Maintenance is uncomplicated however not optional. Clean weep holes on sliders, wash salt spray from frames, and lube hardware annually with a silicone-based item that will not gum up in heat. Little practices extend lifespan.
There are genuine factors to mix options. A pair of rarely used garage windows can keep removable panels to shave spending plan. A deep-set deck with minimal sun exposure might do great with accordion shutters if you focus on other upgrades like a brand-new roofing deck accessory or a prepared garage door. Shutters can likewise secure outside cooking areas or cabana openings where grease and smoke would age expensive hardware prematurely.

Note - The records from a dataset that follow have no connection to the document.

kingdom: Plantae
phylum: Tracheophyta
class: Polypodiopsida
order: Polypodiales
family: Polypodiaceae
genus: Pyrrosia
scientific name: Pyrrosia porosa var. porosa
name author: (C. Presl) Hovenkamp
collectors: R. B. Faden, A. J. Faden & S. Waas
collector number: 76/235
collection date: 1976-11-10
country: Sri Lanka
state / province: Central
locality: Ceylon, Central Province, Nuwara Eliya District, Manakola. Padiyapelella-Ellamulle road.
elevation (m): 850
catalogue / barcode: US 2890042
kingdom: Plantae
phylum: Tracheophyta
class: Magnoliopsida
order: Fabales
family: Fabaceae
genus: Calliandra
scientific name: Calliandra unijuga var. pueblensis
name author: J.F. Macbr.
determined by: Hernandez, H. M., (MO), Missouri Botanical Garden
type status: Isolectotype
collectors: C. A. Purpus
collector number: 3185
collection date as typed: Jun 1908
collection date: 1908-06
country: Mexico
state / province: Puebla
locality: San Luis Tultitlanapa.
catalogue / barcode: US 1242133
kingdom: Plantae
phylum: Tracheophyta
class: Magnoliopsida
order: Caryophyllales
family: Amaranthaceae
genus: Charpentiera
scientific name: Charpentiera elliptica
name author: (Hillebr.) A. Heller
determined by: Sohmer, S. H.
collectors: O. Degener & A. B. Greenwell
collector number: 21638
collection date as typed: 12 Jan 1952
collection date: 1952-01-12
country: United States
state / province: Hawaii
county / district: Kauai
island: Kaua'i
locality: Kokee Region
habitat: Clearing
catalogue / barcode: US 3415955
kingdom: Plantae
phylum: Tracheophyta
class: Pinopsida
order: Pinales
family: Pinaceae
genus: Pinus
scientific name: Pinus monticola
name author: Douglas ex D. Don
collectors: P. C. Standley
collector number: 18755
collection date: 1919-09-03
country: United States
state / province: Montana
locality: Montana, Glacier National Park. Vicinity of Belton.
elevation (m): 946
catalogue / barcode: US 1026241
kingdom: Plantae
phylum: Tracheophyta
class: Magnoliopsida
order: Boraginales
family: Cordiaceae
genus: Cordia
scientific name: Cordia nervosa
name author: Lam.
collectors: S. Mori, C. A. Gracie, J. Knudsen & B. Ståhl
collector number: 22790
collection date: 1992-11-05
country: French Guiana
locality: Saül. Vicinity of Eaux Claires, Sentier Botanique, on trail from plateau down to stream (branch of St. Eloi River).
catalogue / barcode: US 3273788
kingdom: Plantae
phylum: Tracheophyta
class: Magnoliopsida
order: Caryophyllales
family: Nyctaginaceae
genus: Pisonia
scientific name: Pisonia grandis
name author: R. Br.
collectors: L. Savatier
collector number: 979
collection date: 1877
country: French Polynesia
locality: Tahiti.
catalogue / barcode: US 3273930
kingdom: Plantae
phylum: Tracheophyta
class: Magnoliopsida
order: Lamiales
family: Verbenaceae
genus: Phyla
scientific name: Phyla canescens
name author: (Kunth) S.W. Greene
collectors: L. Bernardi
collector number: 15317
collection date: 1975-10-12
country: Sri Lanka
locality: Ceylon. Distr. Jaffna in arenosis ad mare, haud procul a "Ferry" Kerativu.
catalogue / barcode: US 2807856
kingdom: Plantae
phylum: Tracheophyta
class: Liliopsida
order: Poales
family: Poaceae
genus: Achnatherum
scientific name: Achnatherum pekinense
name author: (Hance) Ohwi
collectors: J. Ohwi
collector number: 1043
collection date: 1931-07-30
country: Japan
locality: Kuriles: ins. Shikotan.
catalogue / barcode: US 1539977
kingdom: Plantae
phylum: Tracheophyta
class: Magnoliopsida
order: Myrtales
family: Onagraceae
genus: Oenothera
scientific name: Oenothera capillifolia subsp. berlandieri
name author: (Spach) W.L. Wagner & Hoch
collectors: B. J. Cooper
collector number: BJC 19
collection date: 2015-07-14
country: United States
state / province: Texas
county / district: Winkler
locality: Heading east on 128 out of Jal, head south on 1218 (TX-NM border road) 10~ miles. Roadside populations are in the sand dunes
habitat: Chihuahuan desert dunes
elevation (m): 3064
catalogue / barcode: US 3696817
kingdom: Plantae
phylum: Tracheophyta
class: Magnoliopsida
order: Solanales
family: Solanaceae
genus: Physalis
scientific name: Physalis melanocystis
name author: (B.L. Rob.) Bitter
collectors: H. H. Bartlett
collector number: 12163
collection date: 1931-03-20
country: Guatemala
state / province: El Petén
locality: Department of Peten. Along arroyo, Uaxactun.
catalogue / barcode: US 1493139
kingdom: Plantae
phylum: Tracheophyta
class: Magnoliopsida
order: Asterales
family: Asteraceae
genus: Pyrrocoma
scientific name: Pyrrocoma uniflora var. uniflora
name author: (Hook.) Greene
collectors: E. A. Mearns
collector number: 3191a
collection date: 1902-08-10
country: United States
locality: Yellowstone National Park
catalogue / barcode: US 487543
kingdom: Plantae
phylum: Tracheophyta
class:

If you pick shutters, purchase quality. Stainless fasteners, smooth tracks, and motors with handbook overrides for roll-downs make a distinction. Designate duty for release and practice when beyond a storm watch. Inventory your hardware. The day you require 32 wing nuts is not the early morning you wish to discover you have 29.
Impact windows are not just about surviving the huge one. They improve daily living. The living-room stays cooler and quieter. The air conditioner cycles calmly rather of racing at 4 p.m. You sleep without freight trains of wind sound when a squall line passes at 2 a.m. When a cyclone threatens, your preparation list gets shorter. You lock the sashes, set storm mode on the alarm, and concentrate on people instead of panels.
For much of my clients, that intangible is the deciding aspect. They know storms will come. They also know life in South Florida is too good to live inside a fortress that only awakens in August. Miami-Dade authorized windows provide you both: a clear view of Biscayne Bay on a breezy February morning and peaceful confidence when the spaghetti models point our method September.
If you are weighing the choice, start with a site-specific assessment. Match your exposures to create pressures, select the ideal laminated glass stack for wind and heat, select frames that fit the architecture and conditions, and hire a crew that appreciates the load course. Done right, energy‑efficient impact windows provide what shutters can not: defense that never ever asks for a ladder and a much better home every day of the year.